Komisi III DPR, yang membidangi penegakan hukum, juga menegaskan bahwa penangkapan terhadap peserta demonstrasi harus menjadi opsi terakhir, dan itu pun hanya jika demo tersebut menyebabkan kerugian besar.
“Sehingga agar tidak ada anggapan jalur hukum digunakan sebagai alat untuk menekan suara-suara penentang pihak-pihak tertentu,” jelas Pangeran.
Ia juga mengingatkan bahwa hukum harus diterapkan sesuai dengan undang-undang, tanpa digunakan untuk menekan atau membungkam suara masyarakat. Jika hal tersebut terus berlanjut, menurutnya, aparat penegak hukum akan mencederai hak asasi manusia.

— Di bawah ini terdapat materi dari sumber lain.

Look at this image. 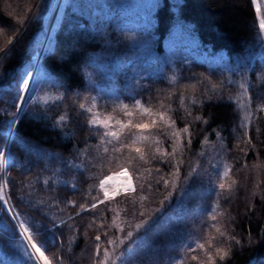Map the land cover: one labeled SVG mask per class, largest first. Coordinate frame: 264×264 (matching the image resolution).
Listing matches in <instances>:
<instances>
[{"label": "trees", "instance_id": "trees-1", "mask_svg": "<svg viewBox=\"0 0 264 264\" xmlns=\"http://www.w3.org/2000/svg\"><path fill=\"white\" fill-rule=\"evenodd\" d=\"M259 3L264 14L263 0ZM50 5L51 0H0V48H6V52L0 53V150L5 149L9 136L6 120L14 118L15 105L19 103L17 83L31 64ZM147 24H150V45L137 48L121 39ZM9 38H14L11 45L7 44ZM167 61L171 63L165 65ZM40 63L42 77L56 81L61 87L41 84L21 113L9 142L8 154L12 160L7 179L11 202L22 218L26 215L38 225L46 226L39 228L37 238L44 242L42 250L53 259V264L57 255L63 257L64 264H93L91 238L96 230L88 225L94 215L103 213L106 223L110 224L115 211H120L123 218L124 210L131 208L122 197L117 198L119 203L113 201L107 206L113 212H108L106 205H100L93 212L76 216L77 208L64 203L58 208L52 206L56 198L85 203L89 185L98 183V179L93 180L97 172L91 166L80 169L68 163H81L77 147L95 151L99 143V137L85 126L87 118L77 115L78 104L84 97L116 93L125 103H130L125 91L136 72L144 76V82L153 91L168 87L158 79L163 67L169 75L173 69L181 73L184 78L179 83L188 85L185 95L199 98L209 82L201 85L190 77L205 73L212 83L226 78L236 80L238 76L231 69L247 65L255 85L249 89L252 103H260L264 98V84L257 80V74L264 69V40L252 0H66L52 51ZM100 73L105 75L101 77ZM225 94L231 95L233 101L213 99L202 105L199 102L191 105L192 116L202 115L208 123H192L189 152V156L195 153L203 135L215 140L213 130H219L224 138L227 151L221 160L232 169L228 183H236L230 197L220 200L217 211L223 215L215 222L209 218L215 200L213 191L200 180H191L183 197L177 196L158 214L147 239L135 250L138 260L168 264L170 256L182 254L194 242L205 243L208 249L211 241L209 250L217 246L230 250L226 260H217L216 264H264V119L260 118L264 113L251 117L250 123L245 112L248 95L235 86L229 87ZM137 95L147 97L149 93ZM171 104L177 128L191 122L183 119L185 108L177 97H173ZM61 114L69 116V123L57 127L55 121ZM241 124L245 127L241 128ZM245 131L251 136V146L243 143L247 139ZM169 143L165 140L164 146ZM156 166L168 171L165 165ZM45 168L48 171H42ZM57 170L59 179L67 181L66 185L53 187L55 181H52L45 187L37 180V173L42 180ZM209 171L212 179L220 182L216 171L212 168ZM133 181L134 184L144 182L143 179L135 182L134 177ZM72 183L79 191H73ZM28 193H31L28 198L33 201L32 206L17 199ZM40 201L50 206L41 205ZM152 206H159L158 198ZM139 210L137 207L136 211ZM70 216L75 219H69ZM52 218L57 225L67 220L80 229L79 233L69 231L67 226L50 231ZM127 218L131 220L130 216ZM99 223L97 220L96 224ZM214 224L222 230L226 227L240 243L219 236ZM14 232V222L0 209V264H23L18 251L19 237H14ZM192 254L203 257L200 250ZM186 260L187 264H197L190 258Z\"/></svg>", "mask_w": 264, "mask_h": 264}, {"label": "snow or ice", "instance_id": "snow-or-ice-1", "mask_svg": "<svg viewBox=\"0 0 264 264\" xmlns=\"http://www.w3.org/2000/svg\"><path fill=\"white\" fill-rule=\"evenodd\" d=\"M252 3L256 5L259 30L264 32V14L261 13L259 0H252ZM149 29L150 24H147V26L129 35L122 36L121 39L128 42L129 46L137 48L143 47L145 44L150 45ZM13 39L9 38L7 44L11 45ZM4 52H6V48H0V53ZM170 63V61H167L165 65ZM231 71L238 76V79L226 78L225 81L212 83L211 77L206 76L205 73L190 77L201 85L205 81L209 82V86L203 88L202 95L199 98L195 95H185L188 85L179 83L184 78L181 73L173 69L171 75H169L161 67V75L158 79L163 80L168 85L167 88H156L153 91L152 86L144 82V76L136 72L125 91V97L130 103H125L120 95L113 93L111 95L84 97L83 102L78 104L80 111L77 115L87 118L85 126L99 137V143L96 145L95 151L91 148L81 149L77 147L78 159L82 158L81 163L75 164L69 161V165L80 169H87L89 166L96 169L98 166L101 173L110 165H118L125 172L131 166L133 173L127 176L126 181L120 187L109 184L108 177L97 173L93 180L98 179V183L89 185L87 194L84 197L85 203L77 204L74 200L61 201L56 198L52 205L58 208L61 203H64L66 206L77 208L76 216H79L82 212H93L100 205H106V210L113 212L114 210L107 206L113 201L119 203L120 201L117 198L120 197L123 198L124 203L131 205L130 209L124 210L125 216L123 218H121L120 211H115L110 224L106 223L103 213L94 215L92 223L88 225L89 228L95 227L96 230V234L91 238L94 242L93 264H130V262L132 264H156L155 261L138 260L135 250L138 245L147 239L149 230L165 205L170 204L177 196L182 198L193 179L200 180L202 184H206L213 191L215 200L209 218L215 222L218 216L223 215V213L217 211L220 200L221 198L227 199L230 197L236 182L228 183V177L232 169L227 163H223V171L221 172L218 170V165L214 164L213 161L220 160L222 155H226V144L220 131L213 130L212 135L219 139L220 143L217 145L216 140L210 139L209 135H203L201 143L210 146L215 155L201 151L192 153L189 156L193 137L192 123H208L202 115L192 116L191 105H196L198 102L202 105L205 101L212 102L213 99H227L232 102L233 97L225 93L229 87L235 86L242 91V94L248 95L249 104L245 106V112L250 123L251 117L260 116L264 113V98L261 99L260 103H252L249 89L254 88L255 85L250 78L248 66L239 65ZM104 75V73H100L101 77ZM84 79L87 80L88 77ZM257 80L264 84V69L257 74ZM41 84L54 88L61 87L51 79L39 77L38 74L33 76L31 71H25L20 76L17 83L16 99L22 103L15 105L14 118L6 120L9 135L12 134L13 126L19 119V113L27 106L35 90ZM177 87L180 88L179 92L176 91ZM138 92H147L149 95L138 97ZM173 97H177L185 108L183 119L191 121L186 122L183 128H177L176 120L173 119L172 114L175 111L171 104ZM153 99H155V106ZM101 100H106L107 103L101 105ZM185 100L188 101L187 105ZM109 108L111 109L110 112L108 111ZM249 108L251 109L250 112L248 111ZM101 109L104 110L103 114ZM114 113L121 114L123 118H117ZM137 115L141 116L139 121L134 120ZM260 118L264 119V116ZM69 119L67 114H61L55 123L57 127L66 126ZM240 127L244 128L245 126L241 124ZM256 130L259 131V129ZM244 135L247 139L243 143L251 146L252 140L249 132L245 131ZM157 137H163L164 139H158ZM165 140L170 141L167 147L164 146ZM136 145H143V147ZM237 147H239V144ZM101 148L103 149L102 152L100 151ZM240 150L244 151L243 148ZM200 158H204L203 164ZM11 160L12 157L6 151L0 150V181H2L0 182V209H4L14 222V237H19L18 251L23 257V264H39L40 260H43V264H53V259H50L45 254V250H42L45 249L44 242L37 238L39 228L46 226L38 225L33 218L26 215L22 218L21 213L16 210V206L11 202L12 197L7 179L10 176L7 166ZM156 165H165L168 171L164 172L161 167ZM209 168H212L213 171H216L217 176L221 177L220 182L216 183L212 179ZM42 171H48V169L45 168ZM133 176L136 177L137 181L143 179L144 182L133 184ZM37 180L45 187H48L52 181H55L53 187L67 184V181L59 179V170L54 172L52 176L42 180L40 173H37ZM21 186H23V183ZM71 187L74 192L79 191L75 183H72ZM225 193L228 195L226 196ZM29 196H31V193L18 196L17 199L32 206L33 201L28 198ZM157 198L159 206L153 207L152 205L157 203ZM39 204L46 207L50 206L45 205L43 201H40ZM137 207L140 208L139 211H136ZM129 216L131 220L127 218ZM69 219L74 220L75 217L70 216ZM97 220H100L98 225L96 224ZM50 222L52 224L50 231L63 226H67L69 231L77 233L80 231L74 224H69L67 220H62L60 225L55 223L54 218ZM213 227H215V231L219 236L234 243H240L235 235L227 231L226 227L223 230L216 224ZM109 230L112 231L111 235ZM209 249H212L211 241H208V249H206L205 243L194 242V245L186 247L182 254L178 252L177 255L170 256L168 264H187L186 257L196 261L197 264H216L217 260L224 261L230 254V250L221 246L215 247L214 250ZM197 250L203 252V257L192 254ZM141 258H143V254H141ZM54 260L56 264H64L62 256L57 255Z\"/></svg>", "mask_w": 264, "mask_h": 264}, {"label": "bare ground", "instance_id": "bare-ground-1", "mask_svg": "<svg viewBox=\"0 0 264 264\" xmlns=\"http://www.w3.org/2000/svg\"><path fill=\"white\" fill-rule=\"evenodd\" d=\"M65 2H66V0H53L52 1V6L48 12L46 23L44 25V32H43L42 36L40 37V39L38 40L35 53L32 57L31 64L28 68V71H31L33 76H37V74H38L39 77H41V70H40V64L41 63L40 62H41L42 58L46 54L49 53L51 48H53L52 46H53V40H54L53 39L54 38V32H55V30L59 24ZM41 67H42V64H41ZM21 103L22 102L19 101L18 105ZM25 108H26V106L23 108V112H24ZM13 128H14V126H13ZM10 169H11V167H10ZM127 176H128V174L125 171H123L119 174H116V175L113 174V175H110L108 177V182H109V184L113 185L114 187H120L126 181ZM39 264H43V260H40Z\"/></svg>", "mask_w": 264, "mask_h": 264}, {"label": "rangeland", "instance_id": "rangeland-1", "mask_svg": "<svg viewBox=\"0 0 264 264\" xmlns=\"http://www.w3.org/2000/svg\"><path fill=\"white\" fill-rule=\"evenodd\" d=\"M52 1H53V0H51V5H50L49 10L51 9ZM263 4H264V0H263ZM255 8H256V7H255ZM49 10H48V12H49ZM47 15H48V13H47ZM47 15H46V17H45L44 25H45V23H46ZM258 21H259V18H258ZM261 33H262V35H263V39H264V32H261ZM54 34H55V32H54ZM53 39H54V38H53ZM53 43H54V40H53ZM52 47H53V46H52ZM51 51H52V48H51V50L49 51V53H50ZM49 53H48V54H49ZM48 54H46V55H48ZM46 55H45V56H46ZM27 71H28V70H27ZM36 91H37V90H36ZM36 91H35V92H36ZM34 94H35V93H34ZM33 97H34V95H33ZM33 97H32V98H33ZM30 101H31V100H30ZM100 102H101L103 105L107 103L106 100H102V101H100ZM94 111H95V109H94ZM108 111L110 112L111 109L109 108ZM101 112H102V114H103L104 110L101 109ZM114 115H116L117 118H123L122 115L119 114V113H114ZM140 119H141V116H139V115H137V116L134 117V120H136V121H139ZM215 140H216V143H217V145H218V144L220 143L219 139L215 138ZM136 146L143 147V145H136ZM198 147H199V148L195 150V153H198V152H201V151H206V152H210V153H212V155H215V153L213 152V150H212V148H211L210 146H206V145H203V144L201 143L200 146H198ZM200 159H201V163L203 164V163H204V158H200ZM121 163H122V161H121ZM214 163L218 165V170L222 172V171H223V162H222V160H221V157H220V160H214ZM120 168H121V167L118 166V165H110V166H108L107 168H105V169L103 170V172L101 173L99 167L97 166V168H96L95 170H96L97 173H100L101 176H105L106 174L110 173V174H108V175L106 176V177H109L110 175H113V174L116 175V174H119V173L123 172V170L120 169ZM119 169H120V170H119ZM126 172H127L128 176L133 174V173H132V168H131V166H129V167L127 168V171H126ZM137 175H138V174H137ZM133 177H134V180H135V182H136V181H137L136 177H135V176H133ZM132 183L134 184V181H133V180H132Z\"/></svg>", "mask_w": 264, "mask_h": 264}, {"label": "water", "instance_id": "water-1", "mask_svg": "<svg viewBox=\"0 0 264 264\" xmlns=\"http://www.w3.org/2000/svg\"><path fill=\"white\" fill-rule=\"evenodd\" d=\"M22 112H23V111H22ZM22 112L19 113V117H20V115H21ZM17 122H18V120H17ZM16 125H17V123L14 125V128H13V130H12V134L9 135V137H8V140H7V143H6V146H5V150H4V151H6V153H8L9 142H10V140H11V138H12V135H13V133H14V130H15ZM7 170H8V166H7ZM6 213H7V212H6ZM8 216H9V215H8Z\"/></svg>", "mask_w": 264, "mask_h": 264}]
</instances>
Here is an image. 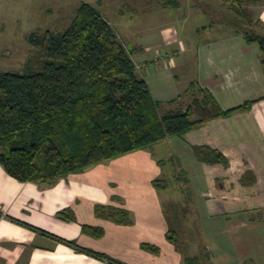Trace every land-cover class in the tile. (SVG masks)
I'll return each instance as SVG.
<instances>
[{
	"label": "crops",
	"instance_id": "crops-1",
	"mask_svg": "<svg viewBox=\"0 0 264 264\" xmlns=\"http://www.w3.org/2000/svg\"><path fill=\"white\" fill-rule=\"evenodd\" d=\"M79 1L95 6L121 36L160 102L161 113L185 110L193 100V83L210 90L225 110L234 111L184 136L71 173L53 184L20 181L0 164V264H113L95 252L126 264H185L186 256L197 257V264H264V184L258 182L264 171L263 50L246 39L249 27L235 6L209 0L207 12L218 7L225 14L210 23L199 21L196 32L202 37L190 38L177 49L181 31L156 15L185 4L192 14L191 0ZM132 3L140 12L136 19L130 26L116 22L128 28L126 36L111 15L116 11L125 16V6ZM245 8L250 28L264 36V1ZM249 101V108L241 107ZM196 146L218 149L228 164L200 159ZM164 164L171 166L172 177L183 174L188 183L184 189L192 211L179 216L192 219L191 231L183 232L189 237L184 247L167 236L170 226L162 196L167 189L153 183L170 176L165 177ZM210 171L217 175L215 181ZM241 200L260 204V213L250 216L231 209ZM97 206L127 209L132 222L103 217ZM98 230H103L99 237Z\"/></svg>",
	"mask_w": 264,
	"mask_h": 264
},
{
	"label": "trees",
	"instance_id": "trees-1",
	"mask_svg": "<svg viewBox=\"0 0 264 264\" xmlns=\"http://www.w3.org/2000/svg\"><path fill=\"white\" fill-rule=\"evenodd\" d=\"M224 1L235 6L249 27L244 32L246 39L260 44L264 64V36L250 28L245 8L264 0ZM29 41L37 48L34 66L40 65L39 70L0 69V164L20 181L53 184L71 173L135 150L151 149L172 136H184L234 111L225 110L210 90L193 83V100L185 110L161 113L160 102L139 74L126 44L101 11L86 1L65 31L34 32ZM251 103L241 107L249 108ZM195 149L206 162H229L218 149ZM179 179L185 181L182 175ZM153 183L158 189L170 187L168 178ZM188 206L179 211L172 206L176 221L167 215V236L175 244L181 238L180 222H176L181 214L192 211ZM96 210L117 223L132 222L127 209L97 206ZM102 234L103 230L95 233ZM95 253L113 264H126ZM185 264H197V257L186 256Z\"/></svg>",
	"mask_w": 264,
	"mask_h": 264
},
{
	"label": "rangeland",
	"instance_id": "rangeland-1",
	"mask_svg": "<svg viewBox=\"0 0 264 264\" xmlns=\"http://www.w3.org/2000/svg\"><path fill=\"white\" fill-rule=\"evenodd\" d=\"M159 1L169 2V0ZM180 1L184 2V0ZM80 4L79 0H0V69L2 71L13 72H25L29 68L39 70L40 65L38 66L39 68L34 66L37 48L31 45L29 41L30 35L34 32L43 33L46 30L55 32L65 31ZM189 4L191 5L192 14H189L190 10L187 4H185L180 10L172 7L168 10L163 9L156 15V18L175 25L181 31L182 42L176 46L174 45L177 49H180L183 43L188 44V39L190 38L202 37V34L198 36L196 32L198 26H201L200 22L210 23L212 19L221 18L225 14L218 7H212L207 12L209 0H191ZM135 9L136 4L132 3L130 7L125 6V16L116 14L118 13L116 11L111 15L115 26L121 33H125L126 36L129 35V32H127L128 28L123 30L121 29L122 26L117 23L123 21L125 25L130 26L131 22L137 17L136 13L138 10L136 9V11ZM114 15L115 17H113ZM186 15L188 16L186 17ZM31 61L33 62L31 63ZM161 111L162 109H160ZM156 148V154L160 155V150L158 147ZM164 167L167 175L165 177H168L171 174V171H169L171 166L164 164ZM210 174L213 181H215L217 175L212 171H210ZM172 175L168 177L170 187L166 191H163L162 196L167 215L172 221H176L175 216L177 213L173 211L172 206L179 211L184 205L188 206L189 204L191 206V204L186 201L188 193L184 189L185 184L188 183L182 179L172 177ZM259 175L258 182L263 185L264 180H260V178L264 176V171L260 172ZM260 206V204H251L245 200H241L239 203H235L231 209L255 216L260 213ZM179 222L181 224V228L179 227V229L182 234L178 244L184 247L185 241L189 240L186 238L189 237L188 235L185 236L183 232L185 228H189L187 231H191L190 223H192V219L181 218L176 224H179Z\"/></svg>",
	"mask_w": 264,
	"mask_h": 264
}]
</instances>
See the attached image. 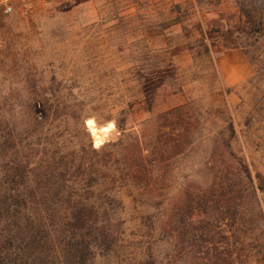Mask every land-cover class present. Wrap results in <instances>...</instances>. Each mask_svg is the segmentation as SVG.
I'll list each match as a JSON object with an SVG mask.
<instances>
[{
    "label": "rangeland",
    "instance_id": "obj_1",
    "mask_svg": "<svg viewBox=\"0 0 264 264\" xmlns=\"http://www.w3.org/2000/svg\"><path fill=\"white\" fill-rule=\"evenodd\" d=\"M178 16L185 21L163 22ZM256 19L264 21V0H47L29 18L3 19L0 94H70L83 100L90 116L85 126L96 149L118 136L107 119L123 102L139 100L130 126L141 136L148 159L157 162L151 172L158 176L159 210L182 206L187 195L200 196L198 190L228 195L236 188V167L214 132L229 117L237 130L235 155L252 177L258 173L264 179V38L253 53L263 55L256 65L238 36ZM176 107L192 118L181 128L189 126L199 140L190 137L192 148L179 152L175 135L168 136L156 157L151 151L157 116ZM223 183V189L215 185ZM152 198L143 199V206ZM118 200L125 210L140 207L124 194ZM255 200L263 224L264 191L257 189ZM242 203L245 211L255 205L249 195ZM172 243L177 250L183 247ZM165 245L161 250L168 254ZM223 260L215 257L210 264ZM94 264L104 262L98 258Z\"/></svg>",
    "mask_w": 264,
    "mask_h": 264
},
{
    "label": "trees",
    "instance_id": "obj_2",
    "mask_svg": "<svg viewBox=\"0 0 264 264\" xmlns=\"http://www.w3.org/2000/svg\"><path fill=\"white\" fill-rule=\"evenodd\" d=\"M238 36L244 54L259 65L263 55L253 53L264 38V21L250 22ZM199 46L209 52L203 40ZM122 104L107 119L113 121L116 140L96 149L85 126L90 116L83 100L70 94H0V264H94L98 258L104 264H159V259L176 264V255L184 264H210L222 255L223 264H264V223L255 200L256 190L264 191V179L258 173L252 177L235 155L233 120L229 117L214 134L236 167L234 191L198 190L200 196L187 195L182 206L161 212L154 195L158 176L151 172L157 162L148 159L141 136L130 126L141 102ZM189 117L180 107L160 112L152 154L157 157L159 144L171 135L179 152L191 149L199 138L189 126H180ZM215 185L223 189L226 183ZM241 192L246 195L238 196ZM119 194L140 207L125 210ZM248 195L255 205L245 211ZM147 197L153 198L143 206ZM169 240L183 247L177 250ZM164 244L168 254L161 250Z\"/></svg>",
    "mask_w": 264,
    "mask_h": 264
},
{
    "label": "built area",
    "instance_id": "obj_3",
    "mask_svg": "<svg viewBox=\"0 0 264 264\" xmlns=\"http://www.w3.org/2000/svg\"><path fill=\"white\" fill-rule=\"evenodd\" d=\"M47 0H0V46L3 42V19L12 16L31 17Z\"/></svg>",
    "mask_w": 264,
    "mask_h": 264
}]
</instances>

Dalam hal ini, menurut Pasal 2 Peraturan Kejaksaan Nomor 15 Tahun 2020, pelaksanaan konsep restorative justice harus didasarkan pada prinsip-prinsip keadilan, kepentingan umum, proporsionalitas, dan penggunaan pidana sebagai jalan terakhir.
Pangeran juga menyoroti pentingnya evaluasi terhadap perusahaan-perusahaan yang kerap menempuh jalur hukum untuk menindak warga yang menolak operasional mereka. Ia meminta agar izin operasional PT PSSP diperiksa secara teliti, termasuk aspek AMDAL.
“Jangan sampai hukum tajam ke bawah dan tumpul ke atas apalagi no viral no justice. Aparat penegak hukum harus memastikan bahwa tindakan terhadap aksi protes dilakukan secara adil dan tidak hanya menguntungkan kepentingan korporasi,” ujarnya.
Ia juga menekankan bahwa perusahaan kelapa sawit harus bertanggung jawab terhadap dampak sosial dan lingkungan yang mereka sebabkan. Transparansi dalam proses hukum serta akuntabilitas dalam setiap tindakan juga harus menjadi prioritas.